▶ _Task to complete_: Search the records for "wine". Copy every line where it appears.

▶ _Information shown_:
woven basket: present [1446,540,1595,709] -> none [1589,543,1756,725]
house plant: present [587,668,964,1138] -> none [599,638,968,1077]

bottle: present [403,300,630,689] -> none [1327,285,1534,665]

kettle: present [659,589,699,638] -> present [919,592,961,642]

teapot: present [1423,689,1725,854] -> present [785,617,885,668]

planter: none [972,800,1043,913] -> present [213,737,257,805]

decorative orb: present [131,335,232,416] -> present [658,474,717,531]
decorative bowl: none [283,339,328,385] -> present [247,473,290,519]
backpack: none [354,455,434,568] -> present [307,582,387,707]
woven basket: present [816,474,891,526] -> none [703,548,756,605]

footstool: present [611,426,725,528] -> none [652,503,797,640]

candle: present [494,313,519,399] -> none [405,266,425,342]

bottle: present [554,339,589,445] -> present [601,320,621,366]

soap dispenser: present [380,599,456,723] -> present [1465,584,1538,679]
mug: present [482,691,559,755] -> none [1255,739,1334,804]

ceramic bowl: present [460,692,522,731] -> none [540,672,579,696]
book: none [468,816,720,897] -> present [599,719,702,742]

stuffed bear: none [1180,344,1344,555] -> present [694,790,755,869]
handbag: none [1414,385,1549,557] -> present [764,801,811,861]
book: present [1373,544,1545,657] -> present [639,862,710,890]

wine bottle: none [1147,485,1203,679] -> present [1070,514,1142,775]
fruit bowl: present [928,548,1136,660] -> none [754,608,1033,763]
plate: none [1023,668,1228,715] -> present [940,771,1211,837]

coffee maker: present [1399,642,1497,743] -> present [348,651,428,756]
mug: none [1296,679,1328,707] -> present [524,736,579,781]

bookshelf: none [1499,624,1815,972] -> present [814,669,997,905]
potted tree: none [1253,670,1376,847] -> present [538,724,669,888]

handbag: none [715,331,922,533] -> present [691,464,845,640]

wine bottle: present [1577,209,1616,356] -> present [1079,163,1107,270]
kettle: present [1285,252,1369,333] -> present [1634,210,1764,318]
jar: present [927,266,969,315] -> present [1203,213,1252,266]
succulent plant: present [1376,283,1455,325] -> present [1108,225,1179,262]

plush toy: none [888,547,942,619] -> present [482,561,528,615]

▶ _Reply_:
wine bottle: none [1147,485,1203,679] -> present [1070,514,1142,775]
wine bottle: present [1577,209,1616,356] -> present [1079,163,1107,270]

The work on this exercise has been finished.